Free Guy - This is a Ryan Reynolds action movie about a background character in a videogame who develops AI sentience. Despite the fact that you could see every plot beat almost before the movie even started, it was still pretty fun. I mean, it's super G-rated in that while there's tons of videogame action chaos - the game Ryan Reynolds exists in is a Grand Theft Auto-type game where players are criminals going around robbing and blowing everyone up - it's still ultimately pretty gentle and much of your feelings about this movie will depend on your feelings about Ryan Reynolds and his chipper blandness which is in full force here. The bad guy is the CEO of the company that's marketing the game and there's a plot around stolen game code and a teaming-up between one of the real-world code creators and Ryan Reynolds to get the data to prove the code was stolen and help Ryan Reynolds escape into a world outside the control of the CEO. Nothing textured here, very lite and almost fairytale-like with a Ted Lassoish lead who, through force of personality alone, changes the nature of the game. The tl;dr here is lukewarm.
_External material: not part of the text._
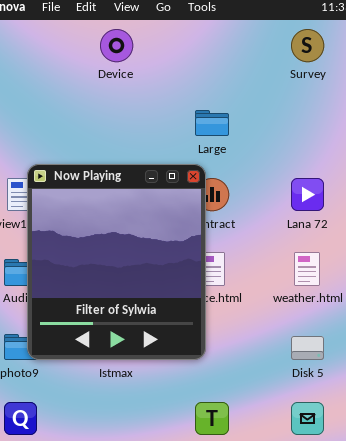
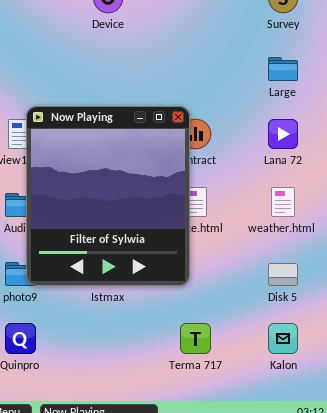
Large: [195,110,229,136] -> [268,57,298,81], moved

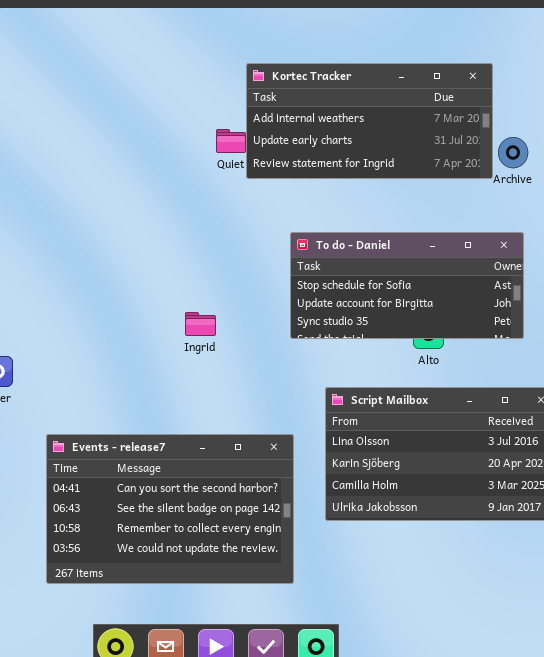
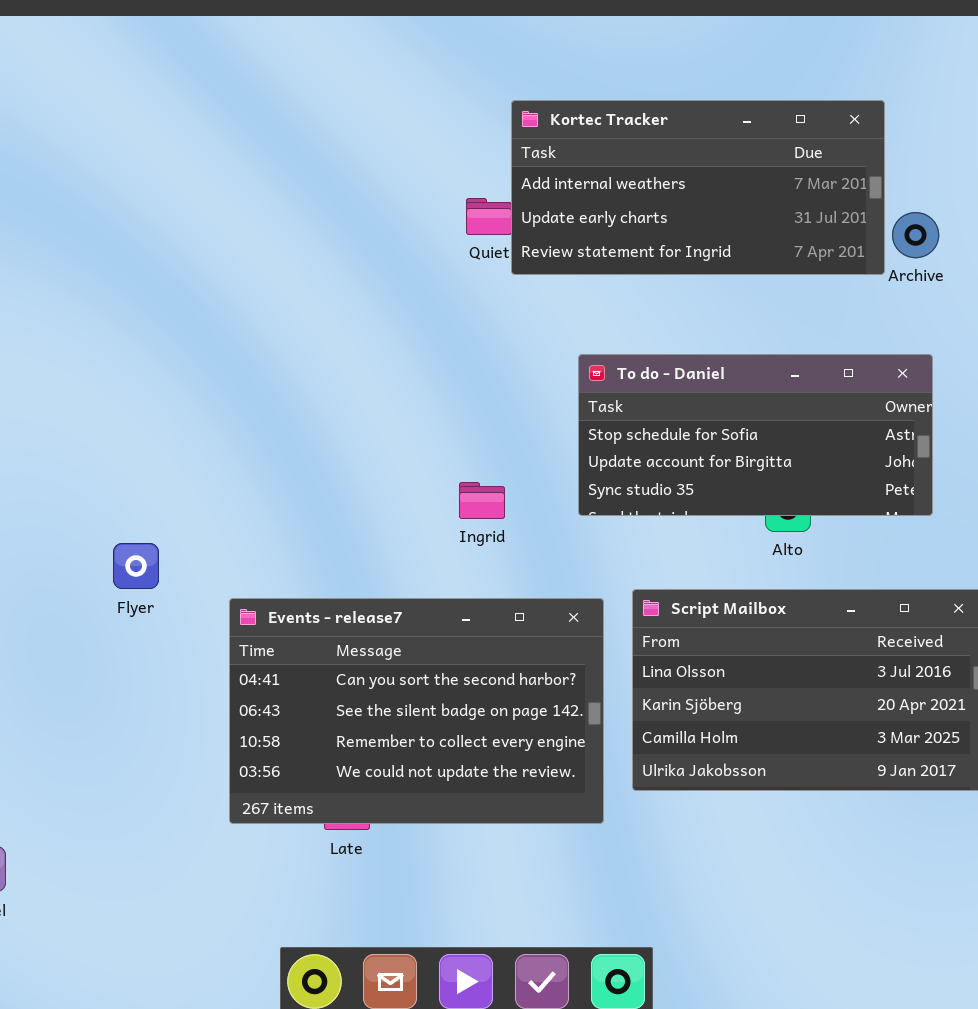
Ingrid: [185,312,216,336] -> [459,482,505,519], moved
Events - release7: [46,434,294,584] -> [229,598,604,824], moved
The movie was okay, in the same kids-show-but-with-adults category as the overrated/hyped Lupin (but significantly shorter and with better effects though equally directed at 10 year olds) and while the plot was instantly forgettable and the CGI of the variety that's both impressive and yet also somewhat boring because you've seen its ilk so many times before, the movie’s still fine enough to sit through though I’m pretty sure if I paused it, I would never have hit play on it again and then completely forgotten about its existence (see Volition above).